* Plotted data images
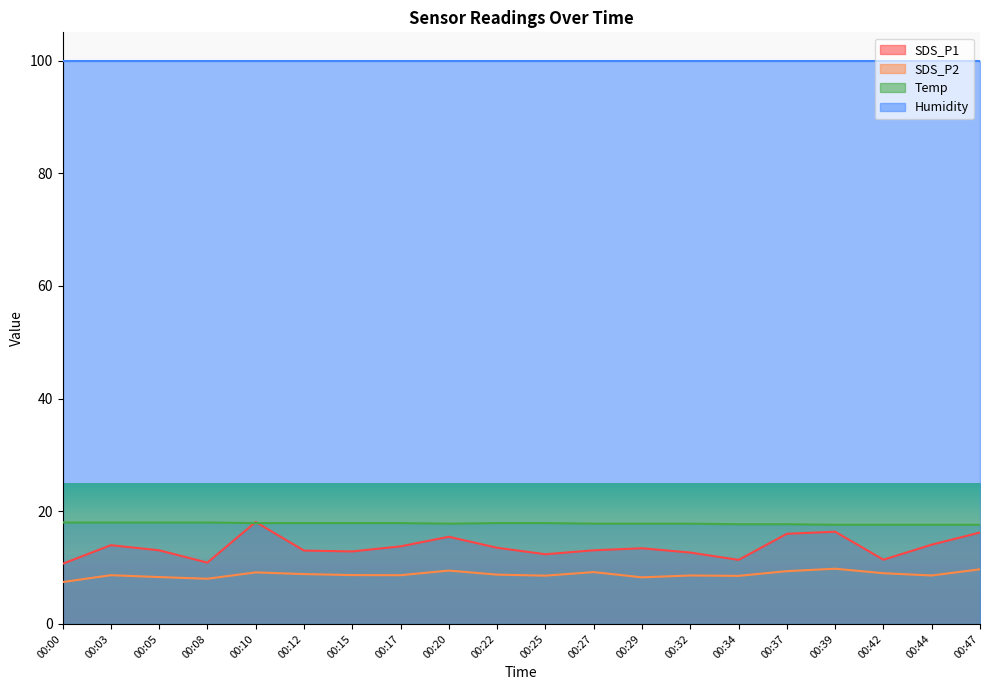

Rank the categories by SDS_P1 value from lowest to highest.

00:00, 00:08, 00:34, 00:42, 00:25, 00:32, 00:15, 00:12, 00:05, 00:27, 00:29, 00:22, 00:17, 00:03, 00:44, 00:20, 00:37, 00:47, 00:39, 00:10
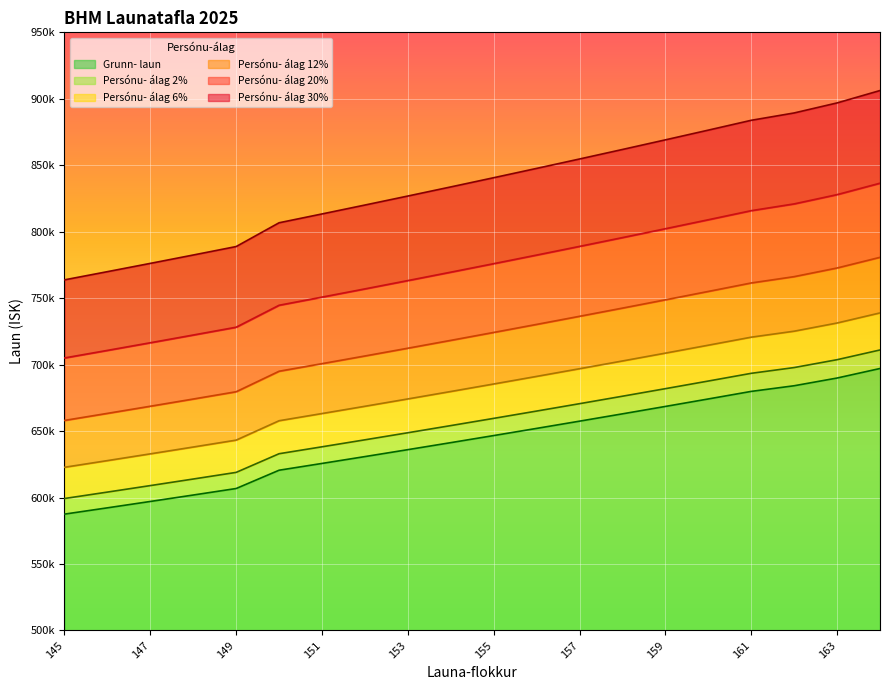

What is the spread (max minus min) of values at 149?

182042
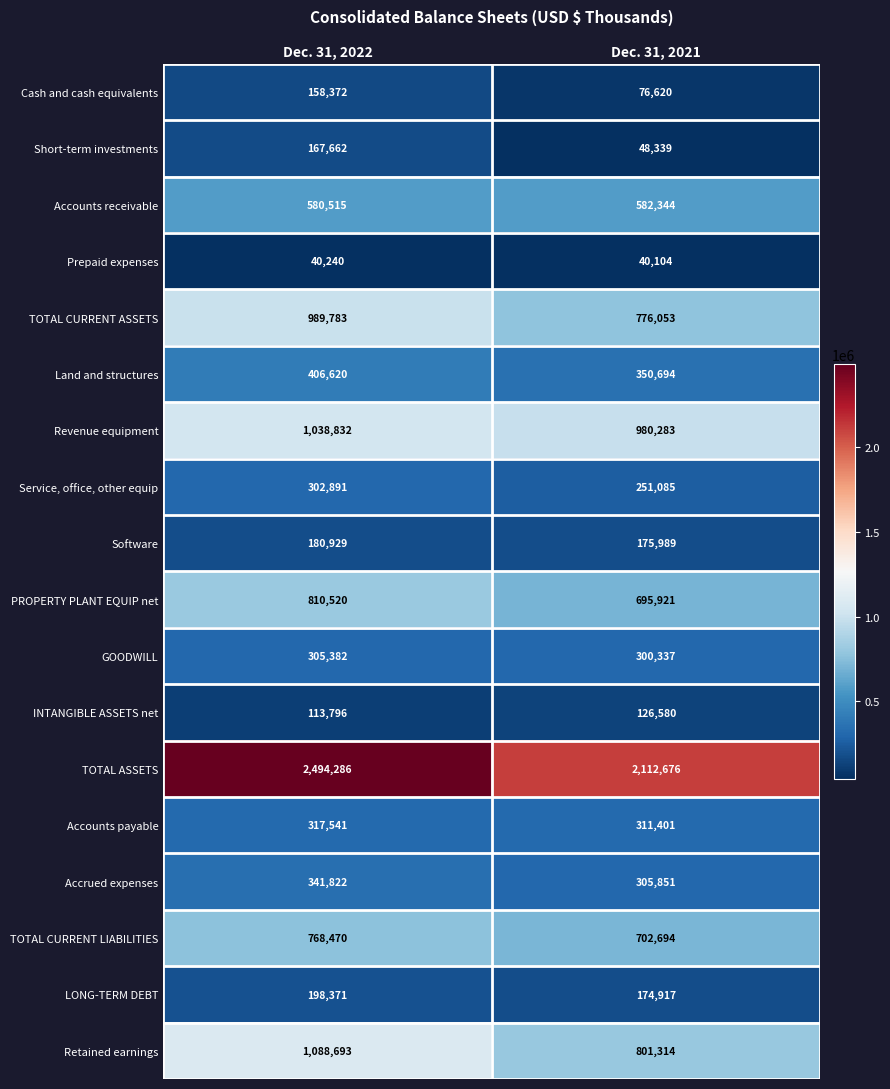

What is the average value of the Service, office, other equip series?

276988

* Assignment
Transcribe the text of every entry above word for word, leaving out the images.

* Solution for this problem
Rank the categories by SDS_P1 value from lowest to highest.

00:00, 00:08, 00:34, 00:42, 00:25, 00:32, 00:15, 00:12, 00:05, 00:27, 00:29, 00:22, 00:17, 00:03, 00:44, 00:20, 00:37, 00:47, 00:39, 00:10

What is the spread (max minus min) of values at 149?

182042

What is the average value of the Service, office, other equip series?

276988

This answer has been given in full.